(Cross-posted from my blog at
http://thenancyskinnershow.blogspot.com)
Ok – Let me set this up right. I’m a huge Rachel Maddow fan. I enjoyed her radio program, and often quote her and credit her insightful interviews on my show (i.e. this is not an Alec Baldwin thing). I respect intelligent, likeable women like Rachel who have been able to break the male political host opinion barrier as she has done. Kudos.
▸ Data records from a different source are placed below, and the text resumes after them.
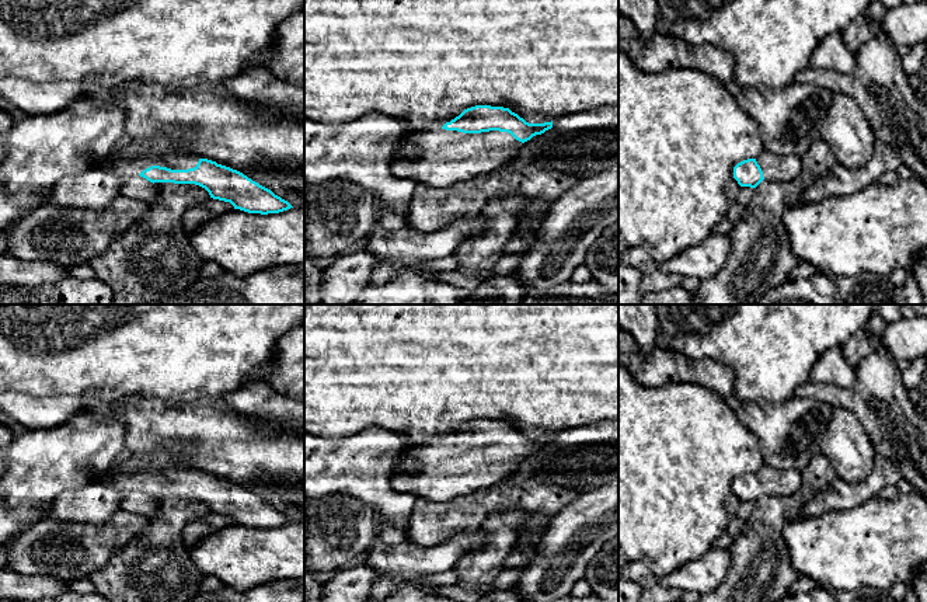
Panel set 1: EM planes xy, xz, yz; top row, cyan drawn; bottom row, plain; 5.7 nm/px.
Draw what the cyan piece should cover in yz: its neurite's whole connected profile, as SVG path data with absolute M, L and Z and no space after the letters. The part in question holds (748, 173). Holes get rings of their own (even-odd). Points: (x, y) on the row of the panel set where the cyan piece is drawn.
M763 150L757 159L747 159L733 167L733 178L740 187L756 188L763 180L788 182L802 173L797 154L778 156Z

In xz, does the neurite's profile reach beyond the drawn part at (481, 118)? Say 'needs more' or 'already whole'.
needs more

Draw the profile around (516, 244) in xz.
M540 198L533 199L532 205L529 206L530 216L525 220L520 220L516 232L506 241L501 255L523 254L530 244L522 237L520 232L522 230L526 233L534 232L540 225L539 218L547 210L548 210L548 205L543 199Z

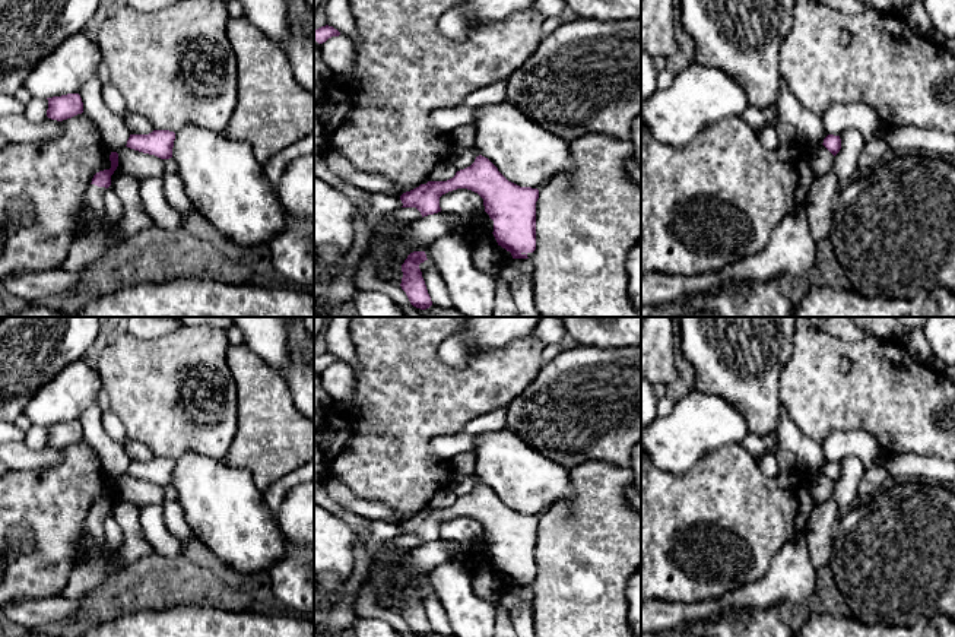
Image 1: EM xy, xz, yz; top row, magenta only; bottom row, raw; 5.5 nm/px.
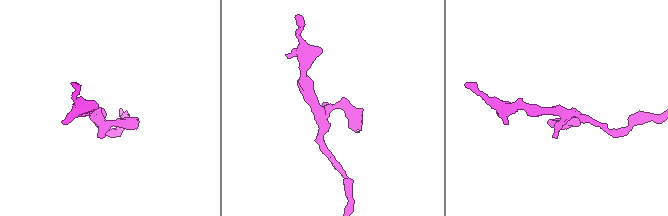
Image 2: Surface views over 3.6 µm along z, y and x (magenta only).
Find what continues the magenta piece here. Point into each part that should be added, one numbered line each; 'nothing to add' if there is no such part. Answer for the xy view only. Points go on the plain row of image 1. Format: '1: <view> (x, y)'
1: xy (95, 522)

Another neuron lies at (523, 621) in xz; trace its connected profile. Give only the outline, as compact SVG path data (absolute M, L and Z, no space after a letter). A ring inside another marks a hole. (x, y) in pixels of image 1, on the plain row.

But I gotta say….On my show over the last two days we’ve had this raging dispute among listeners as to whether there will be enough media oxygen to allow both the prosecutions of Bush administration officials for violations on torture and passing cap-and-trade (a/k/a climate change a/k/a the biggest preventable future threat to humanity) legislation, or whether we should time them with a little more political calculation. We could have a good (and rightfully deserved) bloodletting now, which will make us all feel better, but Obama’s capital reserves will surely pay a price that any stress test could readily detect, and we’ll spend all our energy bailing out the Dems in a partisan food fight while watching our dream of finally passing cap and trade (READ: kiss green jobs, oil independence and a rescued planet bye-bye).
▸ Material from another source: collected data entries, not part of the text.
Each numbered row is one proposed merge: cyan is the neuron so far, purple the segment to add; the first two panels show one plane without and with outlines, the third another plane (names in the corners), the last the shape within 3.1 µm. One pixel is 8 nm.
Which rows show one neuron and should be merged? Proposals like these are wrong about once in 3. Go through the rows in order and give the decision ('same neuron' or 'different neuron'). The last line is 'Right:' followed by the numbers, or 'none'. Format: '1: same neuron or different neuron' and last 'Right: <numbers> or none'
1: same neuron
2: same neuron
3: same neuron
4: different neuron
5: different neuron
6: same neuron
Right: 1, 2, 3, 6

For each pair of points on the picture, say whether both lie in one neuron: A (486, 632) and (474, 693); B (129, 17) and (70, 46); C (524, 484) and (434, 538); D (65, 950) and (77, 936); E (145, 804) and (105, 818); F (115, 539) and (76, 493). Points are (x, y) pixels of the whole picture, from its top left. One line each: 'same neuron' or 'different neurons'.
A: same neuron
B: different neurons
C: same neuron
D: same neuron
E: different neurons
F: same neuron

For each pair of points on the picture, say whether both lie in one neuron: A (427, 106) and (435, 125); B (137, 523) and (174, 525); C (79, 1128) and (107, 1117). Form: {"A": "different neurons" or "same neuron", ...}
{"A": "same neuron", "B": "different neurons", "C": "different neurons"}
We were essentially debating tipping points in media coverage. Tonight I got my answer. I live in Detroit. The Detroit Free Press headlines in the local paper TODAY included these gems.
“GM to furlough all US plants for 9 weeks.” Sales down 49% in Q1. Won’t make June 1st debt payment. Thousands to lose wages and rely on state unemployment (which is already well over 12%).
(Note to the US: Michigan has been in a technical recession for eight years, not one like the rest of the country).
“Anxiety over Chrysler’s fate runs high. Health care, plant closings, pay concerns as April 30th deadline draws near.”
After repeated “Let’em go bankrupt” rants from cable TV pundits and polls show 75% of Americans don’t seem to care if their companies fail .
“Governor Granholm: Bailed out banks suffocating. Chrysler: Who knew that bailing out the banks would mean that they would kill the auto industry?” said Granholm.
“Cash-for-Clunkers plans run into competing legislation.” (Turns out that even though the Big 3, the UAW and environmentalists are all behind this bill, “foreign automakers are strongly opposed” and it’s holding up because they want US tax dollars to help them even though they’ve been subsidized for decades by their own governments.)
So, an industry that created the middle class and is now desperately trying to re-invent itself is being held hostage by banks that care only about liquidating an industry, an event that will have enormous shockwaves on the economy. And people, good, decent hard-working people, and businesses have pulled together in a time of crisis in this, the most favored of punching bag cities to pull through together.
(When GM could no longer afford to sponsor the Detroit Tigers Fountain for $2 million dollars, Little Caesar’s Pizza and Detroit Tigers owner Mike Ilitch, who had offers from foreign car companies, declined and has donated the sponsorship to all Big Three automakers in a show of solidarity for the love of a city that apparently the whole country reviles.)
We’re now eight days and counting from the Katrina-like slow motion collapse of a state – and real human suffering will be a consequence. (Chrysler’s deadline is May 1st, but we all know the domino effect with suppliers and the other Big Two.)
So after a good 40 minutes on Rachel Maddow’s show on the torture memo reporting (courtesy of our beloved Carl Levin), I was beyond shocked that the next story was devoted to ridiculing the perfect 0-16 record of the Detroit Lion’s football team and the fact that the team had changed its mascot design a bit to “be meaner.”
Not eight days until auto Armageddon, no rallying cry to maintain the manufacturing base in our country, no concern for the legacy of the autoworkers who lost their lives to form unions to give us a middle class and became the arsenal of democracy during World War II, the same retired folks who stand to lose the lion’s share of their pension and health care. Hell, even Arnold Schwarzenegger was here this week and said he believed that Detroit was not far behind in building the advanced technology to meet even California’s emission standards and deserved the government’s help to get there.
But just eight days from collapse, we got ripped because our football team totally sucks. Ouch, my friend Rachel. There are real people here who are hurting in ways the rest of the country hasn’t yet seen (and we don’t want them to). That was a kick in the gut to a player down on the field. I’m sure you didn’t intend it that way, but someone from Detroit had to say “ouch.”
And I can’t help but think my point about media oxygen and tipping points just may have some merit.